ASSIGNED TASK:
Please print every record below exactly as written, leaving out the pictures.

Rendered images with source text:
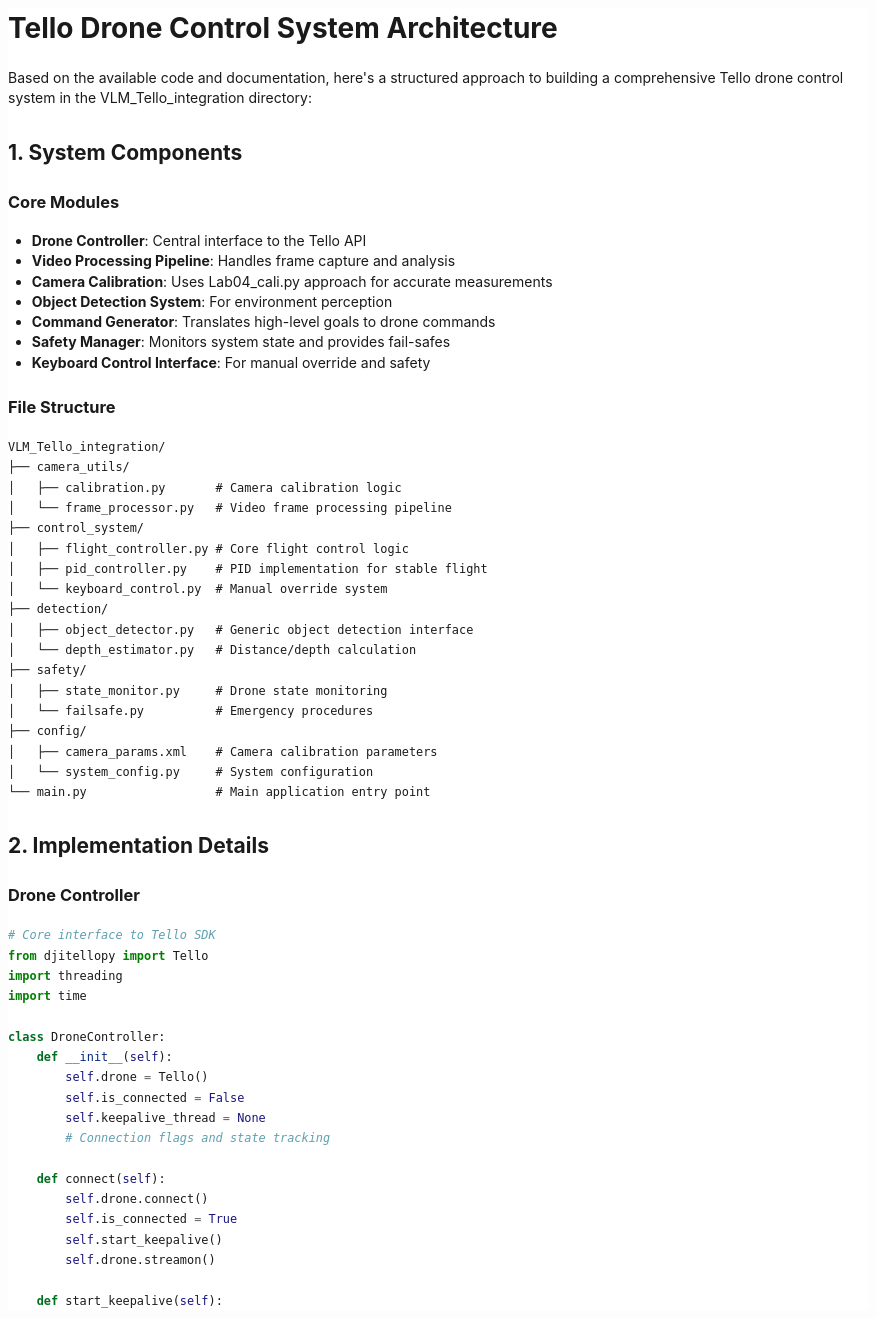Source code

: # Tello Drone Control System Architecture

Based on the available code and documentation, here's a structured approach to building a comprehensive Tello drone control system in the VLM_Tello_integration directory:

## 1. System Components

### Core Modules
- **Drone Controller**: Central interface to the Tello API
- **Video Processing Pipeline**: Handles frame capture and analysis
- **Camera Calibration**: Uses Lab04_cali.py approach for accurate measurements
- **Object Detection System**: For environment perception
- **Command Generator**: Translates high-level goals to drone commands
- **Safety Manager**: Monitors system state and provides fail-safes
- **Keyboard Control Interface**: For manual override and safety

### File Structure
```
VLM_Tello_integration/
├── camera_utils/
│   ├── calibration.py       # Camera calibration logic 
│   └── frame_processor.py   # Video frame processing pipeline
├── control_system/
│   ├── flight_controller.py # Core flight control logic
│   ├── pid_controller.py    # PID implementation for stable flight
│   └── keyboard_control.py  # Manual override system
├── detection/
│   ├── object_detector.py   # Generic object detection interface
│   └── depth_estimator.py   # Distance/depth calculation
├── safety/
│   ├── state_monitor.py     # Drone state monitoring
│   └── failsafe.py          # Emergency procedures
├── config/
│   ├── camera_params.xml    # Camera calibration parameters
│   └── system_config.py     # System configuration
└── main.py                  # Main application entry point
```

## 2. Implementation Details

### Drone Controller
```python
# Core interface to Tello SDK
from djitellopy import Tello
import threading
import time

class DroneController:
    def __init__(self):
        self.drone = Tello()
        self.is_connected = False
        self.keepalive_thread = None
        # Connection flags and state tracking
        
    def connect(self):
        self.drone.connect()
        self.is_connected = True
        self.start_keepalive()
        self.drone.streamon()
        
    def start_keepalive(self):
```
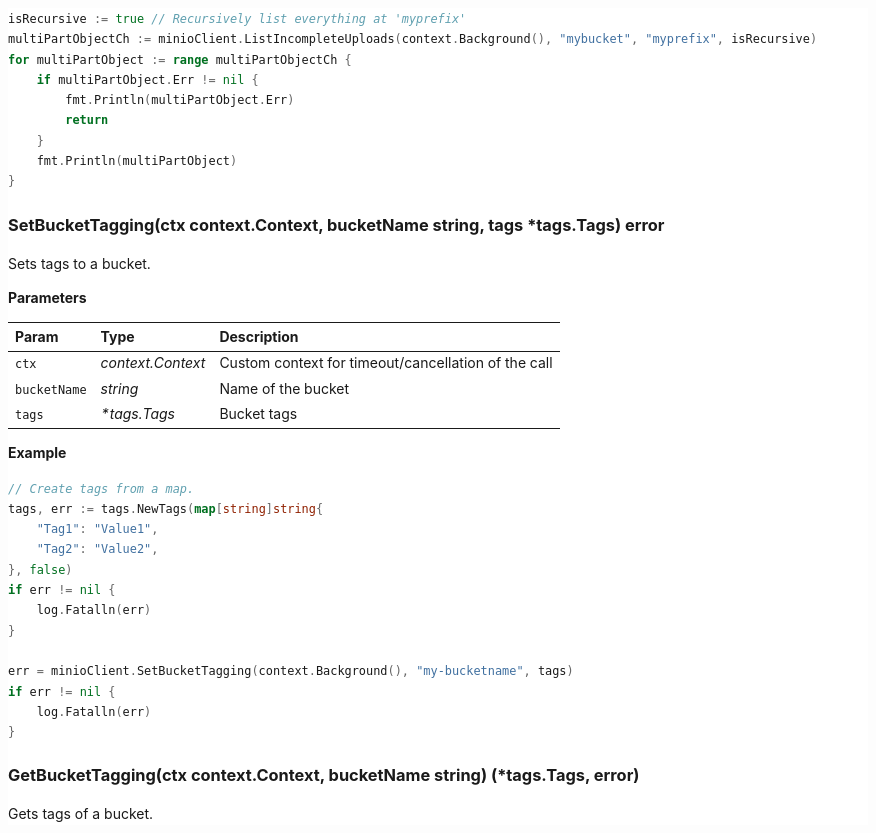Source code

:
 ```go
isRecursive := true // Recursively list everything at 'myprefix'
multiPartObjectCh := minioClient.ListIncompleteUploads(context.Background(), "mybucket", "myprefix", isRecursive)
for multiPartObject := range multiPartObjectCh {
    if multiPartObject.Err != nil {
        fmt.Println(multiPartObject.Err)
        return
    }
    fmt.Println(multiPartObject)
}
```

<a name="SetBucketTagging"></a>

### SetBucketTagging(ctx context.Context, bucketName string, tags \*tags.Tags) error

Sets tags to a bucket.

**Parameters**

| Param        | Type              | Description                                         |
| :----------- | :---------------- | :-------------------------------------------------- |
| `ctx`        | _context.Context_ | Custom context for timeout/cancellation of the call |
| `bucketName` | _string_          | Name of the bucket                                  |
| `tags`       | _\*tags.Tags_     | Bucket tags                                         |

**Example**

```go
// Create tags from a map.
tags, err := tags.NewTags(map[string]string{
	"Tag1": "Value1",
	"Tag2": "Value2",
}, false)
if err != nil {
	log.Fatalln(err)
}

err = minioClient.SetBucketTagging(context.Background(), "my-bucketname", tags)
if err != nil {
	log.Fatalln(err)
}
```

<a name="GetBucketTagging"></a>

### GetBucketTagging(ctx context.Context, bucketName string) (\*tags.Tags, error)

Gets tags of a bucket.
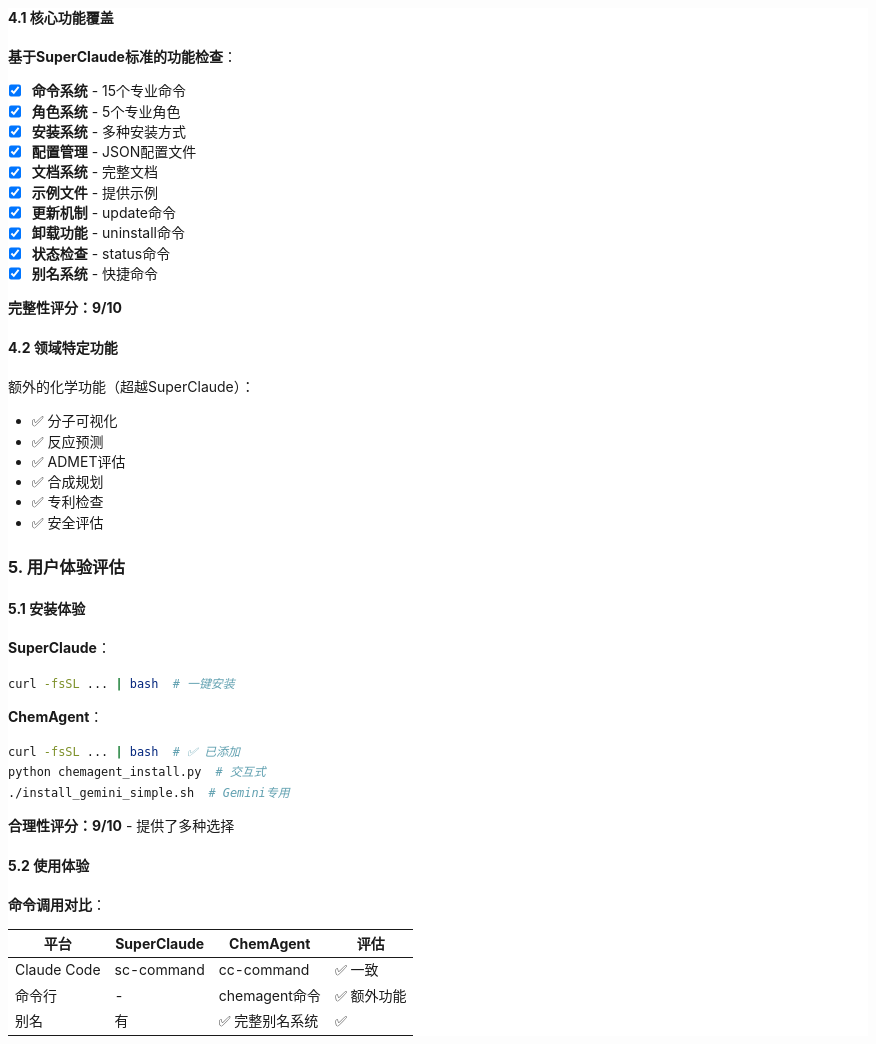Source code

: #### 4.1 核心功能覆盖

**基于SuperClaude标准的功能检查**：

- [x] **命令系统** - 15个专业命令
- [x] **角色系统** - 5个专业角色
- [x] **安装系统** - 多种安装方式
- [x] **配置管理** - JSON配置文件
- [x] **文档系统** - 完整文档
- [x] **示例文件** - 提供示例
- [x] **更新机制** - update命令
- [x] **卸载功能** - uninstall命令
- [x] **状态检查** - status命令
- [x] **别名系统** - 快捷命令

**完整性评分：9/10**

#### 4.2 领域特定功能

额外的化学功能（超越SuperClaude）：
- ✅ 分子可视化
- ✅ 反应预测
- ✅ ADMET评估
- ✅ 合成规划
- ✅ 专利检查
- ✅ 安全评估

### 5. 用户体验评估

#### 5.1 安装体验

**SuperClaude**：
```bash
curl -fsSL ... | bash  # 一键安装
```

**ChemAgent**：
```bash
curl -fsSL ... | bash  # ✅ 已添加
python chemagent_install.py  # 交互式
./install_gemini_simple.sh  # Gemini专用
```

**合理性评分：9/10** - 提供了多种选择

#### 5.2 使用体验

**命令调用对比**：

| 平台 | SuperClaude | ChemAgent | 评估 |
|------|------------|-----------|------|
| Claude Code | sc-command | cc-command | ✅ 一致 |
| 命令行 | - | chemagent命令 | ✅ 额外功能 |
| 别名 | 有 | ✅ 完整别名系统 | ✅ |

YOUR RESPONSE:
Source code

: # Tello Drone Control System Architecture

Based on the available code and documentation, here's a structured approach to building a comprehensive Tello drone control system in the VLM_Tello_integration directory:

## 1. System Components

### Core Modules
- **Drone Controller**: Central interface to the Tello API
- **Video Processing Pipeline**: Handles frame capture and analysis
- **Camera Calibration**: Uses Lab04_cali.py approach for accurate measurements
- **Object Detection System**: For environment perception
- **Command Generator**: Translates high-level goals to drone commands
- **Safety Manager**: Monitors system state and provides fail-safes
- **Keyboard Control Interface**: For manual override and safety

### File Structure
```
VLM_Tello_integration/
├── camera_utils/
│   ├── calibration.py       # Camera calibration logic 
│   └── frame_processor.py   # Video frame processing pipeline
├── control_system/
│   ├── flight_controller.py # Core flight control logic
│   ├── pid_controller.py    # PID implementation for stable flight
│   └── keyboard_control.py  # Manual override system
├── detection/
│   ├── object_detector.py   # Generic object detection interface
│   └── depth_estimator.py   # Distance/depth calculation
├── safety/
│   ├── state_monitor.py     # Drone state monitoring
│   └── failsafe.py          # Emergency procedures
├── config/
│   ├── camera_params.xml    # Camera calibration parameters
│   └── system_config.py     # System configuration
└── main.py                  # Main application entry point
```

## 2. Implementation Details

### Drone Controller
```python
# Core interface to Tello SDK
from djitellopy import Tello
import threading
import time

class DroneController:
    def __init__(self):
        self.drone = Tello()
        self.is_connected = False
        self.keepalive_thread = None
        # Connection flags and state tracking
        
    def connect(self):
        self.drone.connect()
        self.is_connected = True
        self.start_keepalive()
        self.drone.streamon()
        
    def start_keepalive(self):
```
Source code

:
 ```go
isRecursive := true // Recursively list everything at 'myprefix'
multiPartObjectCh := minioClient.ListIncompleteUploads(context.Background(), "mybucket", "myprefix", isRecursive)
for multiPartObject := range multiPartObjectCh {
    if multiPartObject.Err != nil {
        fmt.Println(multiPartObject.Err)
        return
    }
    fmt.Println(multiPartObject)
}
```

<a name="SetBucketTagging"></a>

### SetBucketTagging(ctx context.Context, bucketName string, tags \*tags.Tags) error

Sets tags to a bucket.

**Parameters**

| Param        | Type              | Description                                         |
| :----------- | :---------------- | :-------------------------------------------------- |
| `ctx`        | _context.Context_ | Custom context for timeout/cancellation of the call |
| `bucketName` | _string_          | Name of the bucket                                  |
| `tags`       | _\*tags.Tags_     | Bucket tags                                         |

**Example**

```go
// Create tags from a map.
tags, err := tags.NewTags(map[string]string{
	"Tag1": "Value1",
	"Tag2": "Value2",
}, false)
if err != nil {
	log.Fatalln(err)
}

err = minioClient.SetBucketTagging(context.Background(), "my-bucketname", tags)
if err != nil {
	log.Fatalln(err)
}
```

<a name="GetBucketTagging"></a>

### GetBucketTagging(ctx context.Context, bucketName string) (\*tags.Tags, error)

Gets tags of a bucket.
Source code

: #### 4.1 核心功能覆盖

**基于SuperClaude标准的功能检查**：

- [x] **命令系统** - 15个专业命令
- [x] **角色系统** - 5个专业角色
- [x] **安装系统** - 多种安装方式
- [x] **配置管理** - JSON配置文件
- [x] **文档系统** - 完整文档
- [x] **示例文件** - 提供示例
- [x] **更新机制** - update命令
- [x] **卸载功能** - uninstall命令
- [x] **状态检查** - status命令
- [x] **别名系统** - 快捷命令

**完整性评分：9/10**

#### 4.2 领域特定功能

额外的化学功能（超越SuperClaude）：
- ✅ 分子可视化
- ✅ 反应预测
- ✅ ADMET评估
- ✅ 合成规划
- ✅ 专利检查
- ✅ 安全评估

### 5. 用户体验评估

#### 5.1 安装体验

**SuperClaude**：
```bash
curl -fsSL ... | bash  # 一键安装
```

**ChemAgent**：
```bash
curl -fsSL ... | bash  # ✅ 已添加
python chemagent_install.py  # 交互式
./install_gemini_simple.sh  # Gemini专用
```

**合理性评分：9/10** - 提供了多种选择

#### 5.2 使用体验

**命令调用对比**：

| 平台 | SuperClaude | ChemAgent | 评估 |
|------|------------|-----------|------|
| Claude Code | sc-command | cc-command | ✅ 一致 |
| 命令行 | - | chemagent命令 | ✅ 额外功能 |
| 别名 | 有 | ✅ 完整别名系统 | ✅ |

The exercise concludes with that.